Adding USB-C (Kinda) To A PowerMac G4

For those who’ve never bitten the Apple, the PowerMac G4 was a blue-tinted desktop Macintosh offered from 1999 to 2004. At the time, the machines were plenty fast — being advertised as the first “personal supercomputer” when they hit the market. But Father Time is particularly harsh on silicon, so they’re properly archaic by modern standards.

As such, the rear panel of one of these machines is hardly where you’d expect to run into a functional USB-C port. But thanks to the efforts of [Dandu], old has officially met new. Critics will note that it’s not real USB-C, and instead uses USB 2.0 with the more modern connector. That’s true, but considering how many commercial devices we run into that are still using the same trick, we’ll give it a pass.

So in theory, all it should take to make this possible is a USB 2.0 PCI card and some clever wiring going into the back of a bulkhead USB-C connector. Which if you zoom out far enough, is exactly what [Dandu] did. But when your dealing with a 20+ year old computer, everything is easier said than done.

For one thing, it look awhile to find a PCI USB card that would actually work under the two operating systems the computer runs (OS X Tiger and Mac OS 9). For those taking notes, a card using the Ali M5273 chip ended up being the solution, although it can only hit USB 1.1 speeds under OS 9. He also needed to find card that had an internal header connector to wire the USB-C port to, which wasn’t always a given.

[Dandu] provides some screen shots and benchmarks to show how the new port works in both versions of Mac OS, but the  most important feature is that he can casually plug his phone into the back of the machine.

9 thoughts on “Adding USB-C (Kinda) To A PowerMac G4

  1. “Archaic”.. Yeah, that sounds so great.
    But meanwhile Snow Leopard has just been ported to G4/G5 PPC by the community last year, by the way.
    It runs on real 10.6 kernal, with files borrowed from other versions.
    It’s even being possible to re-compile existing 10.6 projects freshly for PPC and stuff the resulting PPC binary together with the intel binary (universal binary).
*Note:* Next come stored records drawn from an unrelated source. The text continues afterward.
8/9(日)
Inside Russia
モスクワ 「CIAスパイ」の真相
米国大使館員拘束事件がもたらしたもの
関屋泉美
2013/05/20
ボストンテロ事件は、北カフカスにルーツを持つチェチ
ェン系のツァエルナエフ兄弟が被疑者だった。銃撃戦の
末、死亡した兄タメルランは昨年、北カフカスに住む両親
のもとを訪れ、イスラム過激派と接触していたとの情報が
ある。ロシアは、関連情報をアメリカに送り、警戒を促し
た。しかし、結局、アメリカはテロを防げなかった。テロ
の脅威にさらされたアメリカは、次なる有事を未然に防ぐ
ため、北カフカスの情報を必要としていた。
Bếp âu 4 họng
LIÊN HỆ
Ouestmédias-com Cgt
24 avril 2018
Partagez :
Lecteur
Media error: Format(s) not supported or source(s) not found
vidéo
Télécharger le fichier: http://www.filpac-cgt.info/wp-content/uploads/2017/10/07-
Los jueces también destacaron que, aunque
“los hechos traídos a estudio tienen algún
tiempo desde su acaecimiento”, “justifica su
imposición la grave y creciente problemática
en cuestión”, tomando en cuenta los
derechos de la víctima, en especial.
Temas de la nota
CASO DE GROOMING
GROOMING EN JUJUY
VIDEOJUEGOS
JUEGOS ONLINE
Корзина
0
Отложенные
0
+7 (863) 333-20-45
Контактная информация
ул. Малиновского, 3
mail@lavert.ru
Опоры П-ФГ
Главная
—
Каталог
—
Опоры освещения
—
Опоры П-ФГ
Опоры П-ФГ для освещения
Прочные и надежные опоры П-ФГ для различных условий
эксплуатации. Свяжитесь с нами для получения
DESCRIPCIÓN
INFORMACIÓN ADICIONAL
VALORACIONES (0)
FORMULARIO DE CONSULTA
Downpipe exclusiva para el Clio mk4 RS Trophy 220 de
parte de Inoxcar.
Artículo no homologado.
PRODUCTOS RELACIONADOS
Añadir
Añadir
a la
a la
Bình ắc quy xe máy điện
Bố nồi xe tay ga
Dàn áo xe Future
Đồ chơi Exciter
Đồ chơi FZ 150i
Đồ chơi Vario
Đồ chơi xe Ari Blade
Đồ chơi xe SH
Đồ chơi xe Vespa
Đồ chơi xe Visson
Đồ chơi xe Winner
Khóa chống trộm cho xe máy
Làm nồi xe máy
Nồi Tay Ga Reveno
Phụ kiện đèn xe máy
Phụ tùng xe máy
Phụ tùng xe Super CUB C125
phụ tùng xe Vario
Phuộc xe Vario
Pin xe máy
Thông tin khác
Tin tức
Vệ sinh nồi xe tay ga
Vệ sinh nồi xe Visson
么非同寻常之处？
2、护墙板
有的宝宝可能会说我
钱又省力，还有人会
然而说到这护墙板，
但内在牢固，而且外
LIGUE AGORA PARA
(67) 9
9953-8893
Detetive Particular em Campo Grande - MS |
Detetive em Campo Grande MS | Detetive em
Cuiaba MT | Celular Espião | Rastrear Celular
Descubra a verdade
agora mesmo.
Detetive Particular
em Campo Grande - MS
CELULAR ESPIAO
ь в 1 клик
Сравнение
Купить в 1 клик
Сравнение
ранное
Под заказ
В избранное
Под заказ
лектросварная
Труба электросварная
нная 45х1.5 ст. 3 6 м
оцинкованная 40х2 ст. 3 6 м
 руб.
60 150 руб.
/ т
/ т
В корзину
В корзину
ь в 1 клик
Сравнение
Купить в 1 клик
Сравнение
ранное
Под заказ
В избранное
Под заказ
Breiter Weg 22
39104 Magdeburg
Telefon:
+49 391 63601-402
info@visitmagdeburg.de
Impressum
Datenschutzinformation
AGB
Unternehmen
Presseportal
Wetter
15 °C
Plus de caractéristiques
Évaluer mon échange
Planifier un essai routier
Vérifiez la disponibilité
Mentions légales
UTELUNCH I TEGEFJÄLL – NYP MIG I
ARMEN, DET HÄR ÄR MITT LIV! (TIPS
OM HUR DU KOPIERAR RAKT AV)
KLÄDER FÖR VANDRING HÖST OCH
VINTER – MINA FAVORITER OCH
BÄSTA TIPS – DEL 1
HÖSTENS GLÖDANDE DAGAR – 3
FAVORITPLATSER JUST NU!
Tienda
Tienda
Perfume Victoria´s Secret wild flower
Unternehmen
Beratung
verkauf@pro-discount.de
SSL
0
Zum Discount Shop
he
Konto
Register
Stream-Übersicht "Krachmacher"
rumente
    https://lowendmac.com/2024/mac-os-x-snow-leopard-10-6-10-6-8-for-powerpc/

  2. I’m quite surprised Dandu had difficulty finding a working USB card. Basically any OHCI-compatible chip should work, I usually chose ones from NEC. You do have to faff around with extensions on 9.2, because there’s a regression where add-in USB ports do not work. 9.1 doesn’t have this problem.